Tom Heacock - Corporate Controller
My guess would be we would be able to do better than the second quarter.
Linda McDonough - Analyst
I'm sorry -- the change better year-over-year? Or absolute level?
Tom Heacock - Corporate Controller
That we would not be down like we were in the second quarter.
Linda McDonough - Analyst
Okay. All right, that's helpful. Thank you.
Operator
(Operator Instructions) Linda Tsai, MKM Partners.
Linda Tsai - Analyst
Yes, could you talk about some of the fashion trends you're seeing out there as you've bought for Spring 2011? And then, how you're thinking of your ability to pass on price increases for next year? Is there more of an opportunity in private label or branded product?
Dennis Nelson - President and CEO
Well, we've only started writing on certain categories for Spring. So you know, we are looking at a few different sourcing measures to keep the costs in line. We are looking to do more details and more uniqueness to offset some of the price increases. I would guess we would have more secondary fabrics, casual fabrics for the juniors going into the spring season than maybe we had last year.
On a lot of the ladies stuff it is a little far out for us to be forecasting our fashion trends.

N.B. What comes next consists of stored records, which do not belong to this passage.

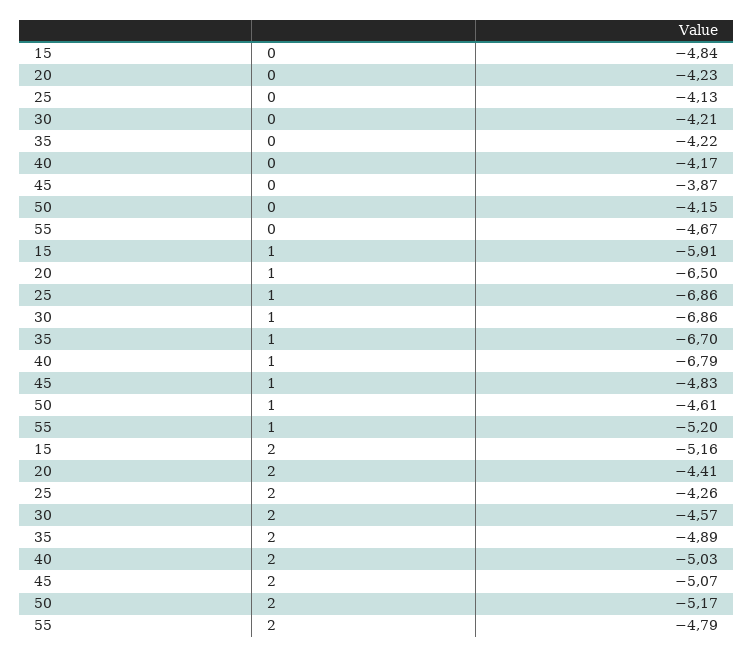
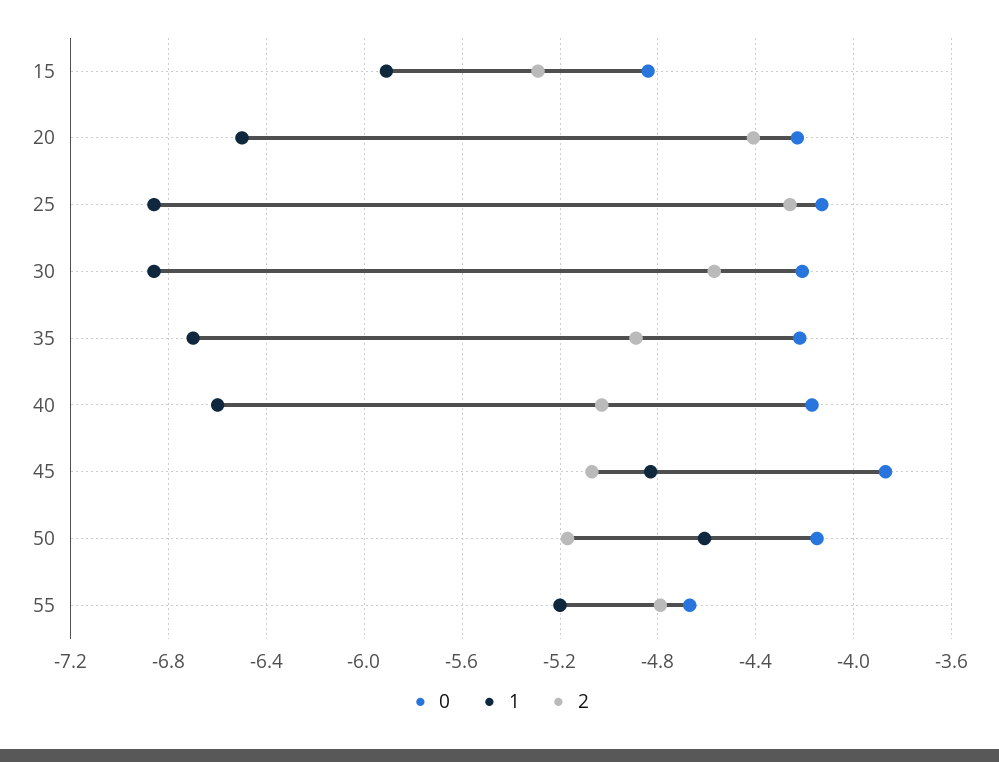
  {
    "0": {
      "15": -4.84,
      "20": -4.23,
      "25": -4.13,
      "30": -4.21,
      "35": -4.22,
      "40": -4.17,
      "45": -3.87,
      "50": -4.15,
      "55": -4.67
    },
    "1": {
      "15": -5.91,
      "20": -6.5,
      "25": -6.86,
      "30": -6.86,
      "35": -6.7,
-     "40": -6.79,
+     "40": -6.6,
      "45": -4.83,
      "50": -4.61,
      "55": -5.2
    },
    "2": {
-     "15": -5.16,
+     "15": -5.3,
      "20": -4.41,
      "25": -4.26,
      "30": -4.57,
      "35": -4.89,
      "40": -5.03,
      "45": -5.07,
      "50": -5.17,
      "55": -4.79
    }
  }

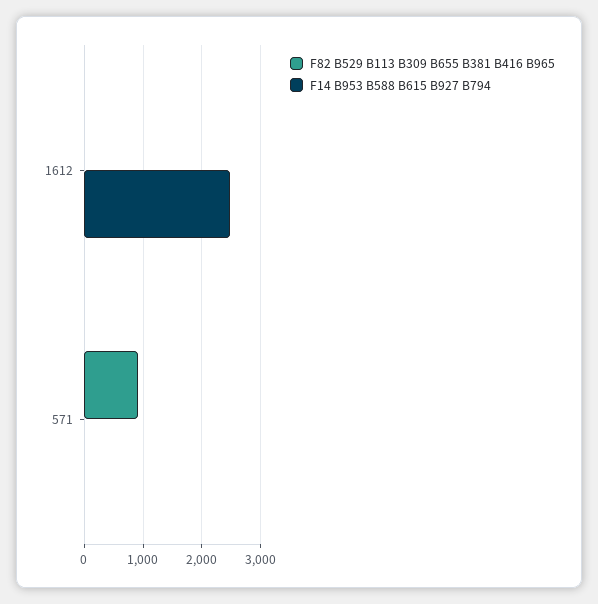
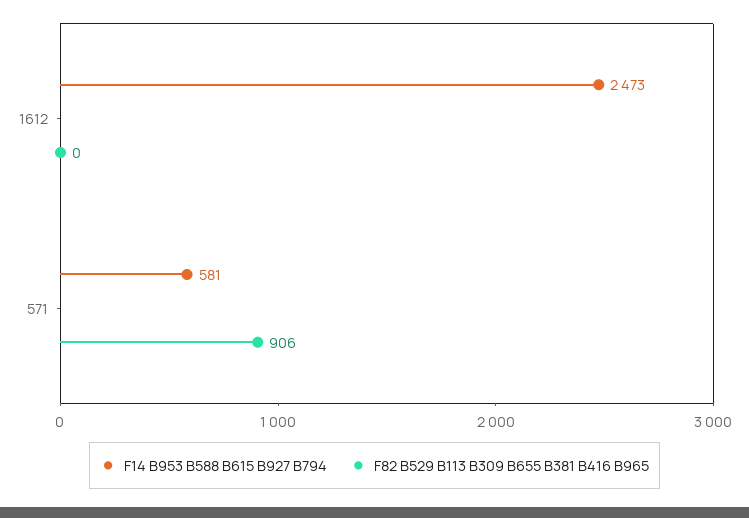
  {
    "F82 B529 B113 B309 B655 B381 B416 B965": {
      "1612": 0,
      "571": 906
    },
    "F14 B953 B588 B615 B927 B794": {
      "1612": 2473,
-     "571": 0
+     "571": 581
    }
  }

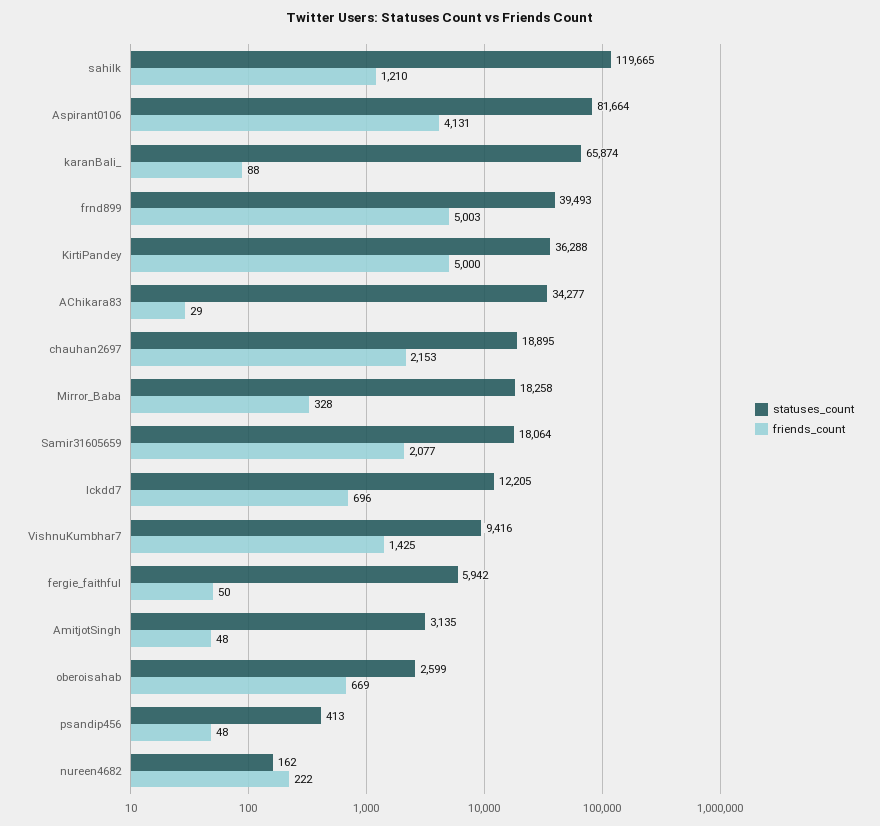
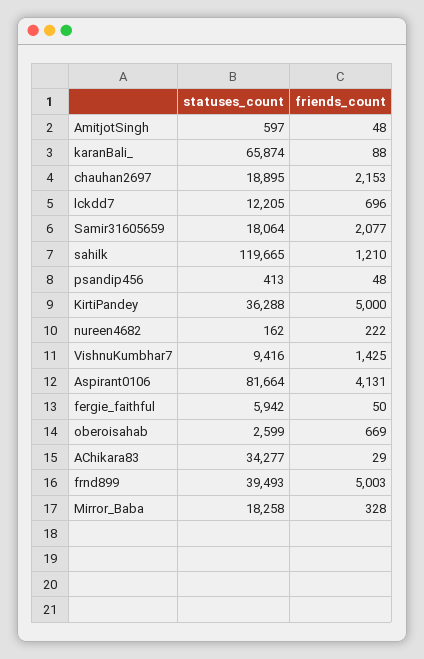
  {
    "statuses_count": {
      "sahilk": 119665,
      "Aspirant0106": 81664,
      "karanBali_": 65874,
      "frnd899": 39493,
      "KirtiPandey": 36288,
      "AChikara83": 34277,
      "chauhan2697": 18895,
      "Mirror_Baba": 18258,
      "Samir31605659": 18064,
      "lckdd7": 12205,
      "VishnuKumbhar7": 9416,
      "fergie_faithful": 5942,
-     "AmitjotSingh": 3135,
+     "AmitjotSingh": 597,
      "oberoisahab": 2599,
      "psandip456": 413,
      "nureen4682": 162
    },
    "friends_count": {
      "sahilk": 1210,
      "Aspirant0106": 4131,
      "karanBali_": 88,
      "frnd899": 5003,
      "KirtiPandey": 5000,
      "AChikara83": 29,
      "chauhan2697": 2153,
      "Mirror_Baba": 328,
      "Samir31605659": 2077,
      "lckdd7": 696,
      "VishnuKumbhar7": 1425,
      "fergie_faithful": 50,
      "AmitjotSingh": 48,
      "oberoisahab": 669,
      "psandip456": 48,
      "nureen4682": 222
    }
  }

And on the men's side, same with a lot of our knit business, we'll be much closer to spring than now, but we have been happy with our woven business and shirtings and shorts going forward, and we are just previewing a lot of the brands for next spring here in the near future, so I can't really comment on that.
Linda Tsai - Analyst
So for the price increases it sounds like the opportunity is more in tops so far?
Dennis Nelson - President and CEO
As far as the increases? Or (multiple speakers)
Linda Tsai - Analyst
The ability to pass on some of the price increases.
Dennis Nelson - President and CEO
Yes, I would say so. I believe that would be true.
And in the men's shorts there's some increases there that are probably in the high single digits or a little more, but we are trying to offset that with maybe belting them or adding other details to create more value in the shorts.
Linda Tsai - Analyst
And then just one last question -- on the private label denim, how did that fare for you in the quarter, given your introduction of -- or slight increase in the lower price points?
Dennis Nelson - President and CEO
You know, our lower-priced jeans have had a good reception, so we've been pleased with that.
Linda Tsai - Analyst
Great, thank you.
Operator
Thank you, and there are no more questions in the queue at this time. Please continue.
Karen Rhoads - VP, Finance and CFO
Well, I think if there are no more questions, I think we are done with our part of the presentation.
Operator
Okay. There are no more questions. Are you wanting me to close the call?
Karen Rhoads - VP, Finance and CFO
Yes. We would like to thank everyone for joining us on the call today, and we will turn it back over to you.
Operator
Thank you very much. And ladies and gentlemen, this conference will be available for replay after 12.30 PM today until September 2, 2010, at midnight.
You may access the AT&T Executive Playback Service at any time by dialing 1-800-475-6701 and using the access code 167165. International participants may dial 1-320-365-3844 using the same access code. (Operator instructions)
That does conclude our conference for today. Thank you for your participation and for using AT&T Executive Teleconference Service. You may now disconnect.